I want to make a final point before addressing the article. The combination of tools that we're now referring to as AI (even if lazily so) has a better chance of assisting us (as humans) in solving some long-standing problems, but they're still no panacea. They'll be predictive and probabilistic, subject to the biases of their training data (and the ethics of where that training data was sourced), and huge consumers of energy to the point where one must reasonably ask, "Is the combined utility of what we receive worth the effort expended?" at every step along the way.
Now that we've got the lazy use of the term "AI" covered, let's address the article:
Simply put, the article states that researchers at Columbia University have been analyzing sperm samples from men with low sperm counts, analyzing the samples, and extracting viable sperm for in vitro fertilization.
The article doesn't go into depth on how it does this (other than mentioning a high-speed camera and microscope), but it's highly likely that the camera sends a snapshot to a machine learning model that has been specifically trained on finding motile sperm, and, if the model finds a viable candidate, uses a custom mechanism to extract it.
As I just went into length explaining, a custom machine learning model is a type of AI, just not the type we've come to conflate with the all-purpose, all-knowing LLM variety.
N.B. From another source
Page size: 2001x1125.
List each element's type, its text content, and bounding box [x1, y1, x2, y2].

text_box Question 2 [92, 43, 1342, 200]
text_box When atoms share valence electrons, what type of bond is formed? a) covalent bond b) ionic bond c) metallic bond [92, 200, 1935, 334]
It's a model created by Data Scientists and refined to meet specific criteria for its problem set, which makes it seem far less magical (someone in the WaPo comments section even mentioned that this was something that could've been done in 2015 with a 70,000-node neural net. I can't verify that claim, but the assertion doesn't seem far-fetched). It resets the expectation of the computer's output from being mystical to being a variant of The Algorithm that people can more readily recognize as a combination of ingenuity, hard work, and probability.
In addition, the extraction mechanism (and likely even the camera) are physical devices that require engineering know-how to pair specifically with the model.
At the time the article was published, the viability of the method was still under review. It needs further proving out to determine if it can identify and extract live sperm. This viewpoint is so much more refreshing than the equally cynical "it will take all r jobz!" or "so what if it's only right 90% of the time? We're not right all the time either." Instead, it will likely provide a confidence interval that states something along the lines of "this method is useful 80% (or 70% or 40%) of the time, and due to its non-invasive nature, is a good first step when looking into fertility treatments."
So, I guess, sometimes the old ways are the best. Don't be afraid to use that technology from three years ago. It still might prove useful in these modern times.